It is generally thought that all Canadians, subject to the rights of spouses and dependants, have the right to distribute their property on death in any way that they see fit. A recent case in British Columbia, however, demonstrates the concept of moral obligation, and how it limits a testator’s freedom to distribute their property.
Pascuzzi v Pascuzzi 2022 BCSC 907
The plaintiff, in this case, was the daughter of the deceased and sought an order to vary her father’s will. The last will of the deceased was executed in 1996 and was to create a trust to provide monthly support for the plaintiff until she reached 19 years of age. Nothing else was left to her under his will. When the deceased passed away in 2019, the plaintiff was 32 years old. The plaintiff argued that her father had a moral obligation to adequately provide for her in his will.

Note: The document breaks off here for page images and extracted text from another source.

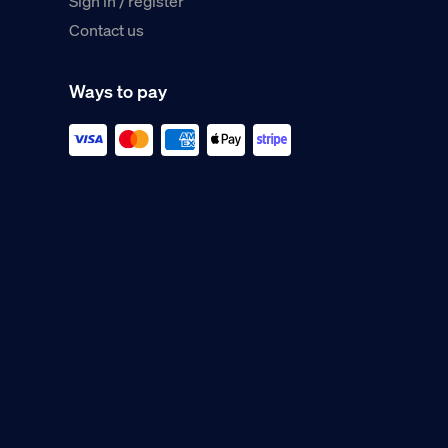
Sign in / register
Contact us
Ways to pay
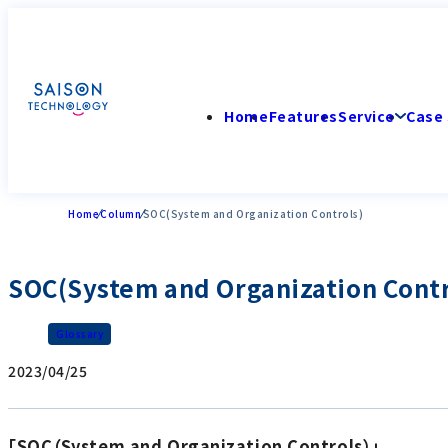
Home
Features
Service
Case 
Home
Column
SOC(System and Organization Controls)
SOC(System and Organization Contr
Glossary
2023/04/25
「SOC（System and Organization Controls）」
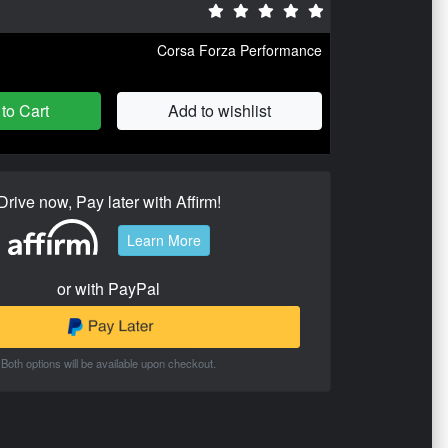
Corsa Forza Performance
to Cart
Add to wishlist
Drive now, Pay later with Affirm!
Learn More
or with PayPal
Both options will be available upon checkout.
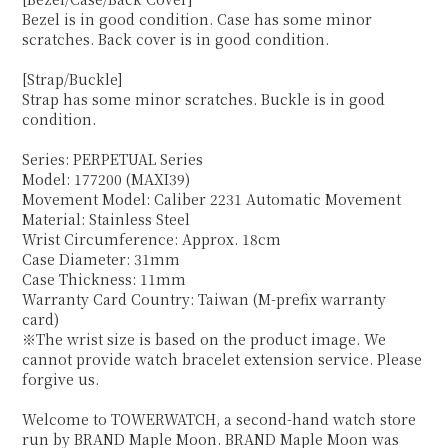
Bezel is in good condition. Case has some minor
scratches. Back cover is in good condition.
[Strap/Buckle]
Strap has some minor scratches. Buckle is in good
condition.
Series: PERPETUAL Series
Model: 177200 (MAXI39)
Movement Model: Caliber 2231 Automatic Movement
Material: Stainless Steel
Wrist Circumference: Approx. 18cm
Case Diameter: 31mm
Case Thickness: 11mm
Warranty Card Country: Taiwan (M-prefix warranty
card)
※The wrist size is based on the product image. We
cannot provide watch bracelet extension service. Please
forgive us.
Welcome to TOWERWATCH, a second-hand watch store
run by BRAND Maple Moon. BRAND Maple Moon was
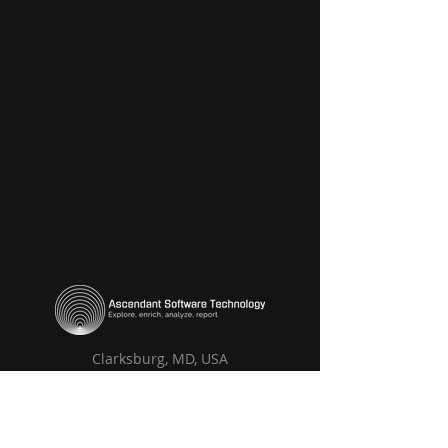
Clarksburg, MD, USA
Solutions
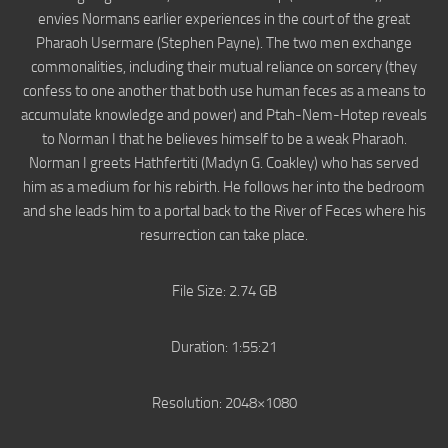
envies Normans earlier experiences in the court of the great
Pharaoh Usermare (Stephen Payne). The two men exchange
commonalities, including their mutual reliance on sorcery (they
confess to one another that both use human feces as a means to
accumulate knowledge and power) and Ptah-Nem-Hotep reveals
to Norman I that he believes himself to be a weak Pharaoh.
Norman I greets Hathfertiti (Madyn G. Coakley) who has served
him as a medium for his rebirth. He follows her into the bedroom
and she leads him to a portal back to the River of Feces where his
resurrection can take place.
File Size: 2.74 GB
Duration: 1:55:21
Resolution: 2048×1080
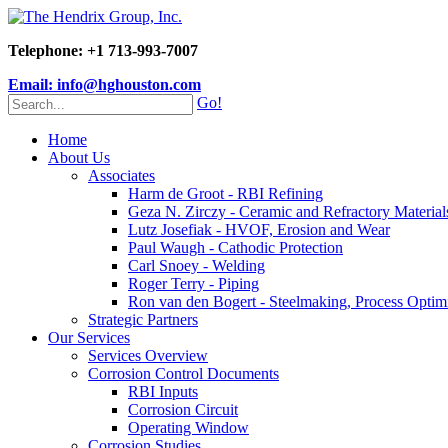
Telephone: +1 713-993-7007
Email: info@hghouston.com
Go!
Home
About Us
Associates
Harm de Groot - RBI Refining
Geza N. Zirczy - Ceramic and Refractory Material
Lutz Josefiak - HVOF, Erosion and Wear
Paul Waugh - Cathodic Protection
Carl Snoey - Welding
Roger Terry - Piping
Ron van den Bogert - Steelmaking, Process Optim
Strategic Partners
Our Services
Services Overview
Corrosion Control Documents
RBI Inputs
Corrosion Circuit
Operating Window
Corrosion Studies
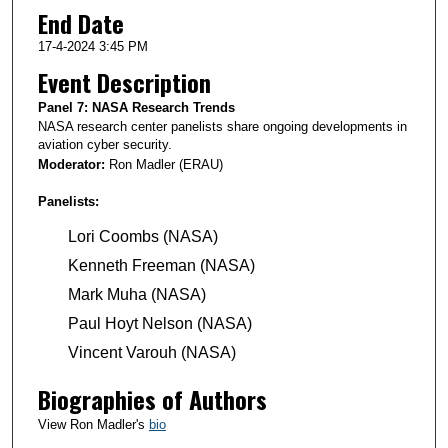
End Date
17-4-2024 3:45 PM
Event Description
Panel 7: NASA Research Trends
NASA research center panelists share ongoing developments in
aviation cyber security.
Moderator:
Ron Madler (ERAU)
Panelists:
Lori Coombs (NASA)
Kenneth Freeman (NASA)
Mark Muha (NASA)
Paul Hoyt Nelson (NASA)
Vincent Varouh (NASA)
Biographies of Authors
View Ron Madler's
bio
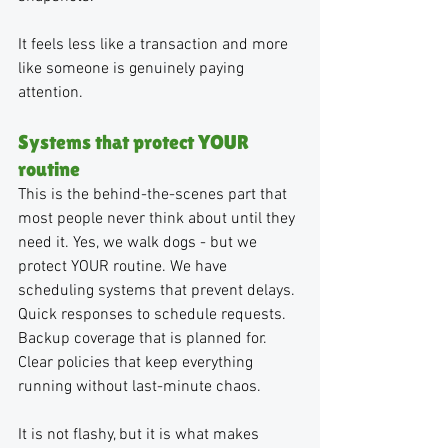
It feels less like a transaction and more 
like someone is genuinely paying 
attention.
Systems that protect YOUR 
routine
This is the behind-the-scenes part that 
most people never think about until they 
need it. Yes, we walk dogs - but we 
protect YOUR routine. We have 
scheduling systems that prevent delays. 
Quick responses to schedule requests. 
Backup coverage that is planned for. 
Clear policies that keep everything 
running without last-minute chaos.
It is not flashy, but it is what makes 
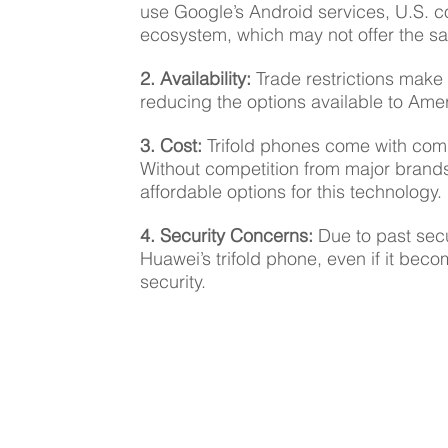
use Google’s Android services, U.S. c
ecosystem, which may not offer the s
2. Availability: 
Trade restrictions make i
reducing the options available to Am
3. Cost:
 Trifold phones come with com
Without competition from major brand
affordable options for this technology.
4. Security Concerns:
 Due to past sec
Huawei’s trifold phone, even if it beco
security.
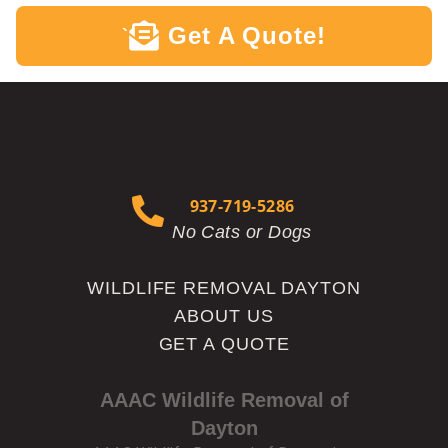
Get A Quote!
`
937-719-5286
No Cats or Dogs
WILDLIFE REMOVAL DAYTON
ABOUT US
GET A QUOTE
AAAC Wildlife Removal of
Dayton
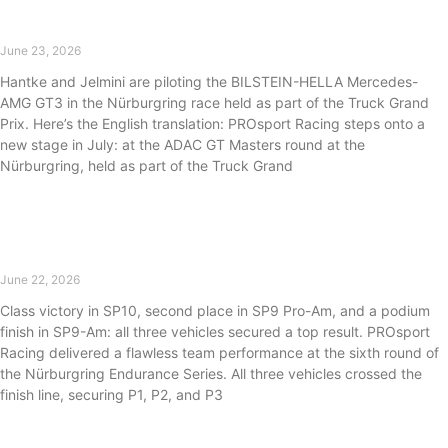
PROsport Racing returns to the ADAC GT Masters
June 23, 2026
Hantke and Jelmini are piloting the BILSTEIN-HELLA Mercedes-
AMG GT3 in the Nürburgring race held as part of the Truck Grand
Prix. Here’s the English translation: PROsport Racing steps onto a
new stage in July: at the ADAC GT Masters round at the
Nürburgring, held as part of the Truck Grand
Read More »
Strong performance at NLS6: PROsport Racing
takes P1, P2, and P3.
June 22, 2026
Class victory in SP10, second place in SP9 Pro-Am, and a podium
finish in SP9-Am: all three vehicles secured a top result. PROsport
Racing delivered a flawless team performance at the sixth round of
the Nürburgring Endurance Series. All three vehicles crossed the
finish line, securing P1, P2, and P3
Read More »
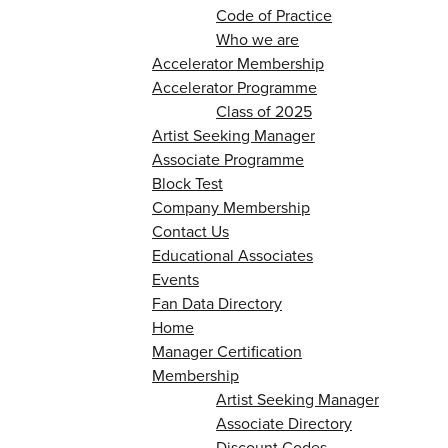
Code of Practice
Who we are
Accelerator Membership
Accelerator Programme
Class of 2025
Artist Seeking Manager
Associate Programme
Block Test
Company Membership
Contact Us
Educational Associates
Events
Fan Data Directory
Home
Manager Certification
Membership
Artist Seeking Manager
Associate Directory
Discount Codes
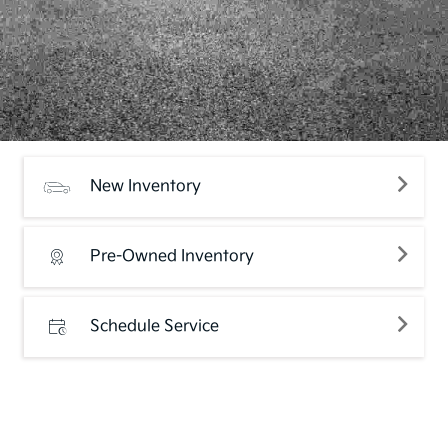
New Inventory
Pre-Owned Inventory
Schedule Service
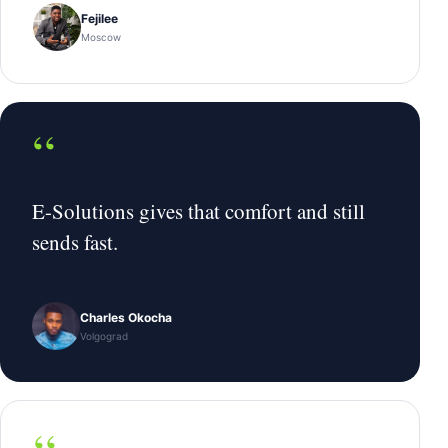
Fejilee
Moscow
“
E-Solutions gives that comfort and still
sends fast.
Charles Okocha
Volgograd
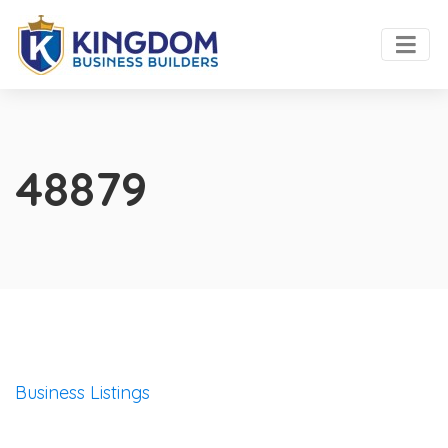
48879
Business Listings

The court’s authority to impose a moral obligation on a testator is found in s. 60 of the province’s Wills, Estates and Succession Act. This section allows the court to make an adequate, just and equitable provision for a testator’s spouse or children if the court finds that an adequate provision was not made in the last will. The issue, in this case, was whether this provision could apply in the case of an adult child that was not a dependant of the deceased.
Despite the plaintiff’s age, the court agreed that the deceased had a moral obligation to provide for her and found that 30% of the $1.8 million estate would be a just and adequate provision.
The Law in Ontario
In Ontario, courts have consistently upheld a testator’s freedom to distribute their property as they choose. This was affirmed last year by the court in Stewart v Stewart, 2021 ONSC 1222. Ontario’s Succession Law Reform Act does not contain any provisions that require adequate provisions to be made to a testator’s children.